The nonproprietary names are chosen by official agencies:

a) International Nonproprietary Names (INN),

b) British Approved Names (BAN), and

c) United States Approved Names (USAN), USP, and

d) Food and Drug Administration (FDA).

These names are developed according to a number of guiding principles. A name should be:

a) useful primarily to health practitioners,

b) short, easy to pronounce, easy to recognize and recall,

c) such that it would reflect pharmacological, chemical or other characteristics and relationships of actual practical value to the users, and

d) free of conflict with other drug names- neither confusing nor misleading.

The nonproprietary name of some drugs in USA (USANT) and UK (BAN) is different (The bronchodilator salbutamol (according to BAN) is known as albuterol in USA. Frusemide (according to BAN) is also known as furosemide (according to USAN).

According to WHO the following general principles are adopted in naming a drug in the nonproprietary naming:

a) names should preferably be free from any anatomical, physiological ,pathological or therapeutic suggestion;

b) a name should be formed by combination of syllables from the scientific chemical names in such a way as to indicate the significant groups of compounds

c) the name should not exceed four syllables, they should be distinctive in sound and spelling. They should not contain a terminal capital letter or number

d) the following suffix should be used: ine (in case of alkaloids), -in (giycosides), -ol (alcohol, phenol), -al (aldehydes), -ene (unsaturated hydrocarbon), -one (saturated hydrocarbon).

Sometimes drugs totally different classes have closely similar names. For example, acetazolamide /acetohexamide, chlorpromazine/ chlorpropamide, piperazine /pirenzepine, and ter-binafine/ terfenadine. These cause confusion of names and the dispensing of wrong drugs.

Trade/ brand name:

The third name of a drug is the trade, proprietary or brand name. It is shorter, simpler, easier to remember, write, and most frequently used. The trade name is different from the nonproprietary name. For example, GLAXO-WELLCOME LTD. uses its bronchodilator drug as ventolin instead of nonproprietary name, salbutamol. Different pharmaceutical companies market the same drug with different trade names which produce a lot of confusion.
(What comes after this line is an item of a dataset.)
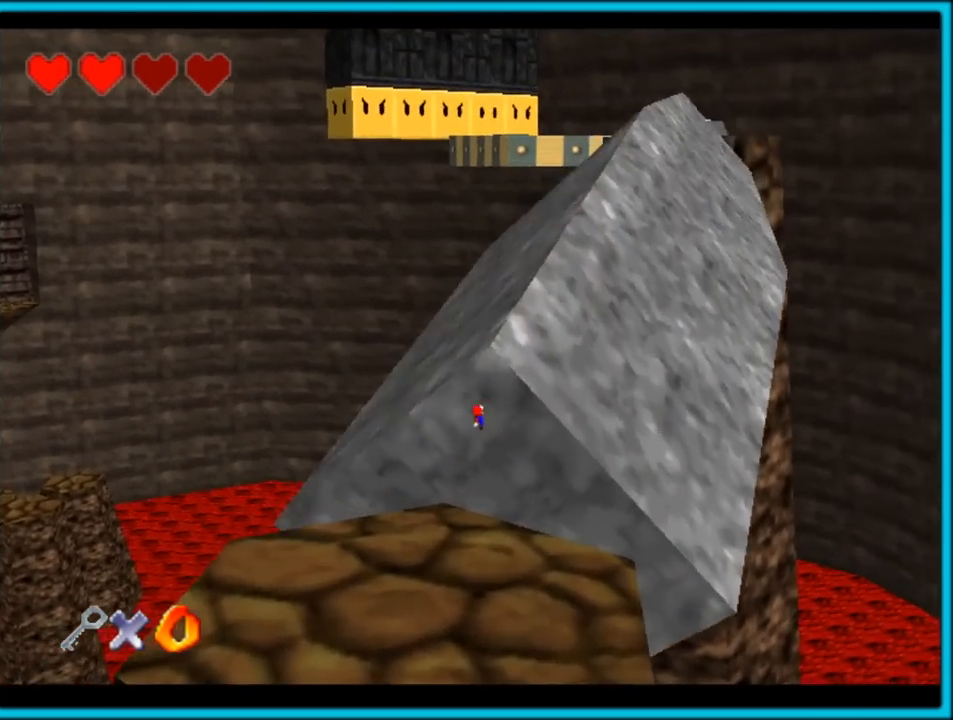
{"buttons": ["A"], "left_stick": "up", "button_events": [[333, "A", "down"]]}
Trade or brand names are registered by the manufacturers. Often you will see different trade names in different countries. The medications have the same active ingredients, but may look different and have a different trade name. A trade name frequently appears with the sign ® at its upper right corner which indicates that the name is registered and its production is restricted to that pharmaceutical company as sole owner.
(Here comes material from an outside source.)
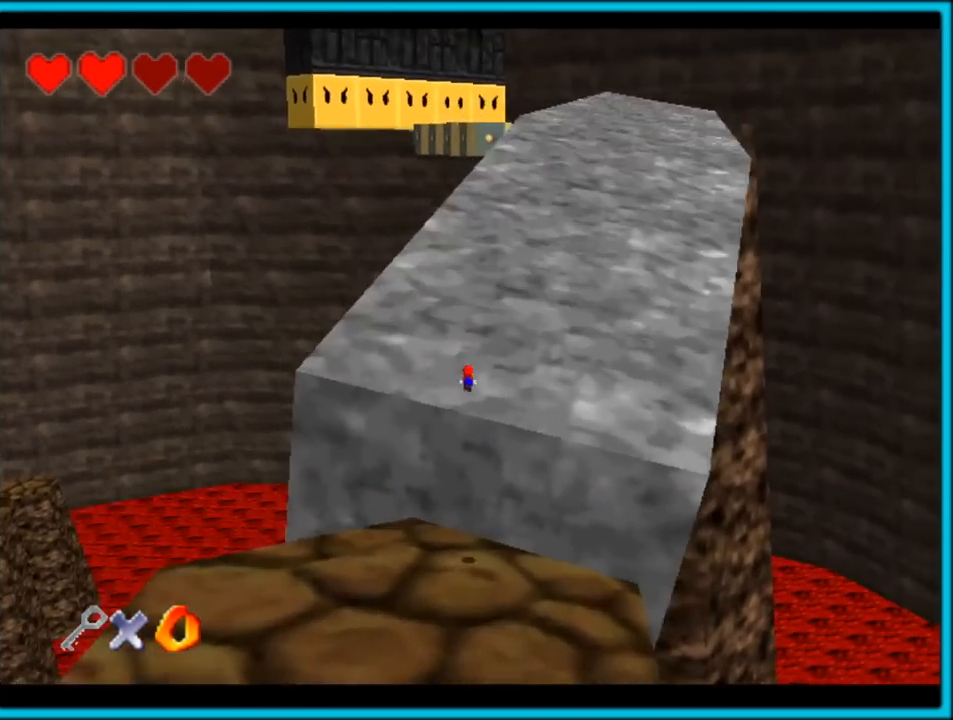
{"buttons": ["A"], "left_stick": "up", "button_events": []}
So, a trade name refers to a particular company. There is great debate about the use of nonproprietary vs. trade name in the prescription. However, drugs sold under nonproprietary name are usually cheaper than those sold under trade name. There are valid arguments in both sides. So, patients should acquaint themselves with both the nonproprietary and the trade names.
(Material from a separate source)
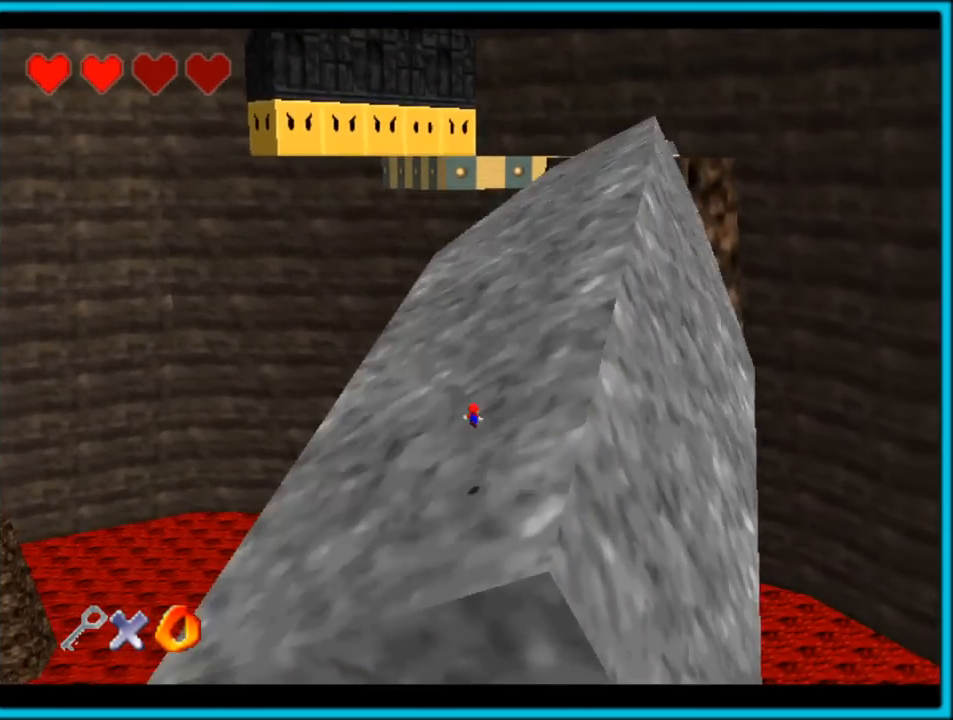
{"buttons": ["A"], "left_stick": "up-left", "button_events": []}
Many of the drugs sold in Canada are the same as those sold in the United States. Others are manufactured in Canada or in other countries, and are the version sold in Canada. In fact, some drugs may even have different names or look different than the ones you may be familiar with in the United States.

For example, in Canada, the U.S. drug "Prilosec" is called "Losec" and is a pill form rather than a capsule, even though it is the same drug manufactured by the same pharmaceutical company.
Patients need to ask. They need to ask the pharmacist. Move over to the consulting area in the pharmacy and ask is this the same medication I've been getting all along? Is it from the same manufacturer? If the answer's no, then they need to contact their physician and be sure it's okay for them to take that medication.

Unlike the nonproprietary name, the trade name is registered and its use is restricted to the owner of the copyright. Even when a drug is new and is protected by a patent, it may be licensed for use by a number of companies, and it then appears under a variety of trade names. The patent will last only 20 years after its issue date but the trade name registration may last for at least 50 years.